On est dans du Walt Disney, dans le genre arbre conte de fée.

 

Alors, voilà : je me pose la question de savoir comment arriver à un tel résultat sur un bonsaï.

Je vois d'abord deux écueils majeurs :

-La proximité du substrat entraîne des risques de pourriture

-La formation d'un cal cicatriciel qui entourerait entièrement l'ouverture devrait être difficile à atteindre.

En tout cas le recours à une espèce qui forme de beau cals (Chêne, Hêtre …) me semble être impérative.

Par ailleurs une protection au mastic pour obturer le trou serait sûrement indispensable durant le processus de cicatrisation.
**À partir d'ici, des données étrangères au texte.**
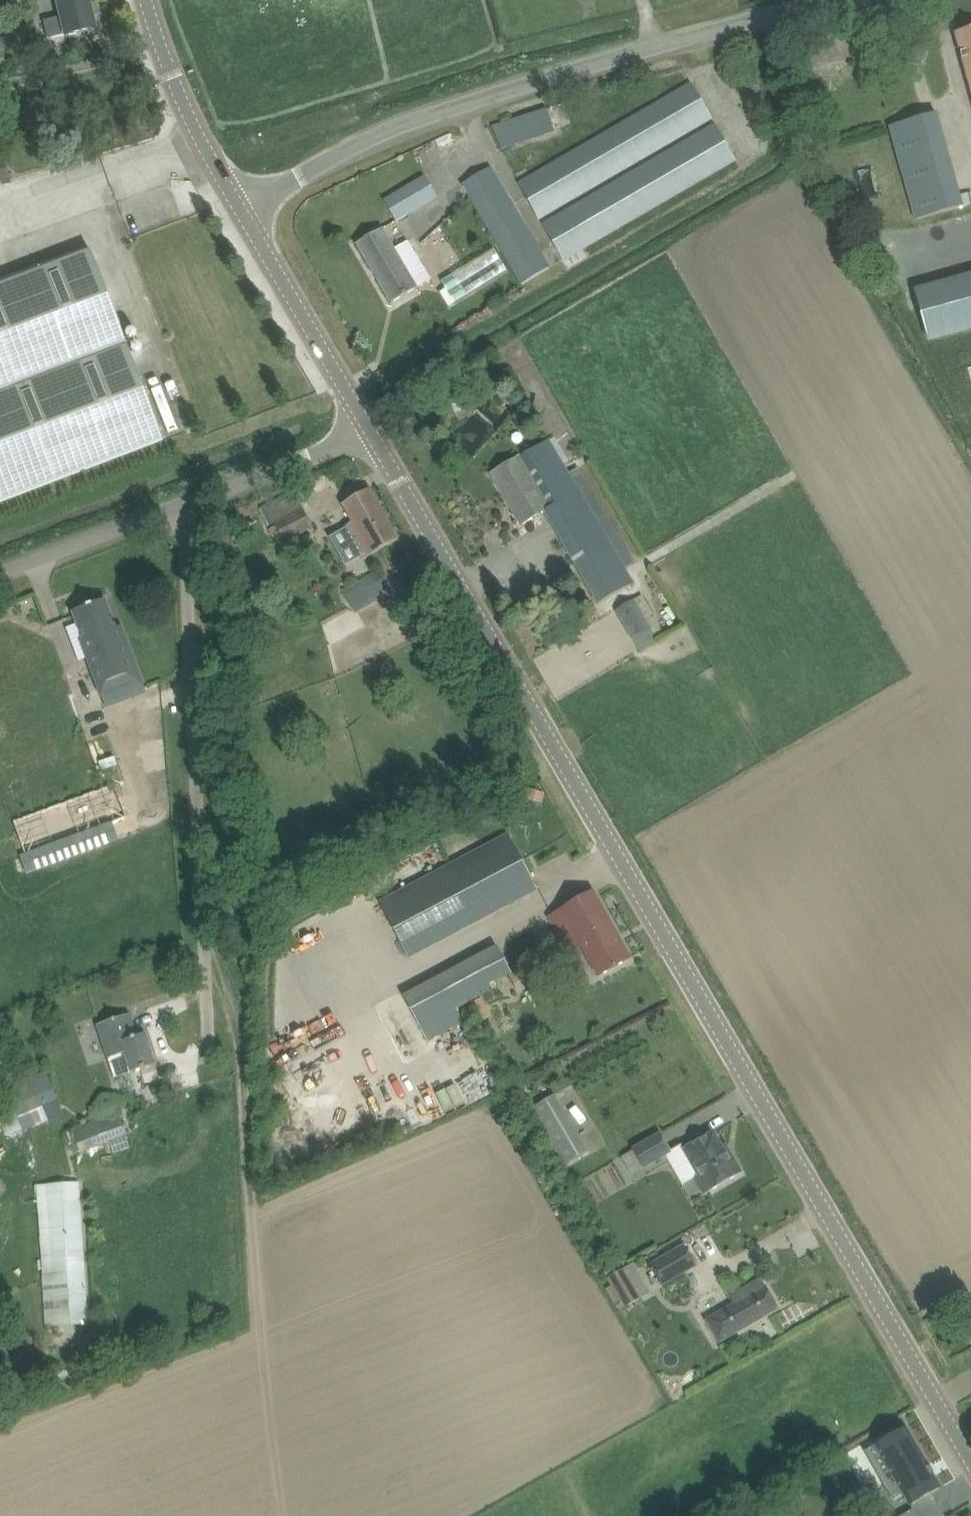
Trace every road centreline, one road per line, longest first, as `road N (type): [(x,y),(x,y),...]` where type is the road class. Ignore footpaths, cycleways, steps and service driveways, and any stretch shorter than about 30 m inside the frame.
road 1 (tertiary): [(970,1459),(367,425)]
road 2 (unclassified): [(243,212),(365,141),(427,115),(836,0)]
road 3 (track): [(185,505),(208,1057)]
road 4 (unclassified): [(0,573),(304,460),(367,425)]
road 5 (tertiary): [(367,425),(243,212)]
road 6 (tertiary): [(243,212),(171,71),(149,0)]

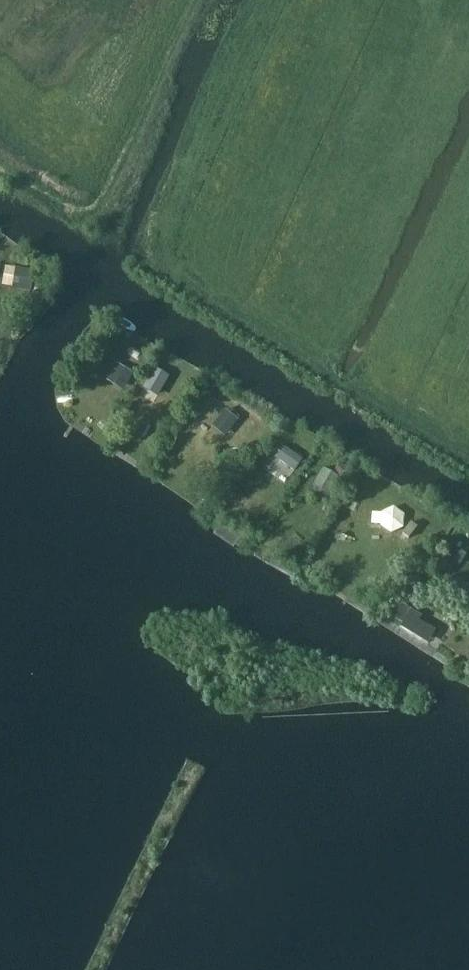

Quand on coupe les racines-tuyau le moignon restant semble être un éventuel candidat à une telle opération.

 

J'aurais aimé avoir votre opinion sur la pertinence d'une telle opération, et le cas échéant, comment procéderiez vous.

en ce qui concerne la pertinence:

  • d'un point de vue esthétique: c'est une affaire de goût.
  • d'un point de vue horticole: je ne pense pas que ce soit un problème, le parties mortes auront tendance à se dégrader plus vite mais les parties vivantes ne devraient pas être affectées si l'arbre est cultivé correctement.
  • d'un point de vue mécanique: l'arbre sera plus fragile.

 

en ce qui concerne la mise en œuvre:

  • tu coupes ou tu écorces suivant le cas de figure.
  • tu mets du mastic.
  • une fois un cal satisfaisant formé tu creuses.

 

  • d'un point de vue esthétique: c'est une affaire de goût.

Il faudrait avoir un cœur de pierre pour ne pas s'émouvoir devant un tel trou de lapins ou de Hobbit, non ?

Évidemment pour ceux qui n'auraient pas la référence aux premiers dessins animés de Disney, ce terrier ne parlerait pas.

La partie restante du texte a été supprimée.